**What to work on**: Please repeat exactly the lines below from the one containing "11 207 3.08" down to the one containing "80 496 4.18", both included, and nothing else.

── Data for review ──

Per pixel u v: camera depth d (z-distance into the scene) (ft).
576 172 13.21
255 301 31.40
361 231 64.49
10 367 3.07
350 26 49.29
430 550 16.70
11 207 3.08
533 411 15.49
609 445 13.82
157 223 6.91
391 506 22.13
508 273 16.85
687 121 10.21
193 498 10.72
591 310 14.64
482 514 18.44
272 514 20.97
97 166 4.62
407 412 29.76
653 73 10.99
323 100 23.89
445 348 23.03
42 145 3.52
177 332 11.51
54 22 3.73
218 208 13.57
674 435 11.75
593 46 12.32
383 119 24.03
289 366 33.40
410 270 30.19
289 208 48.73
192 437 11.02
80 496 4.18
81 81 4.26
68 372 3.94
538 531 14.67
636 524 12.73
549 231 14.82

───

**Task answer**:
11 207 3.08
533 411 15.49
609 445 13.82
157 223 6.91
391 506 22.13
508 273 16.85
687 121 10.21
193 498 10.72
591 310 14.64
482 514 18.44
272 514 20.97
97 166 4.62
407 412 29.76
653 73 10.99
323 100 23.89
445 348 23.03
42 145 3.52
177 332 11.51
54 22 3.73
218 208 13.57
674 435 11.75
593 46 12.32
383 119 24.03
289 366 33.40
410 270 30.19
289 208 48.73
192 437 11.02
80 496 4.18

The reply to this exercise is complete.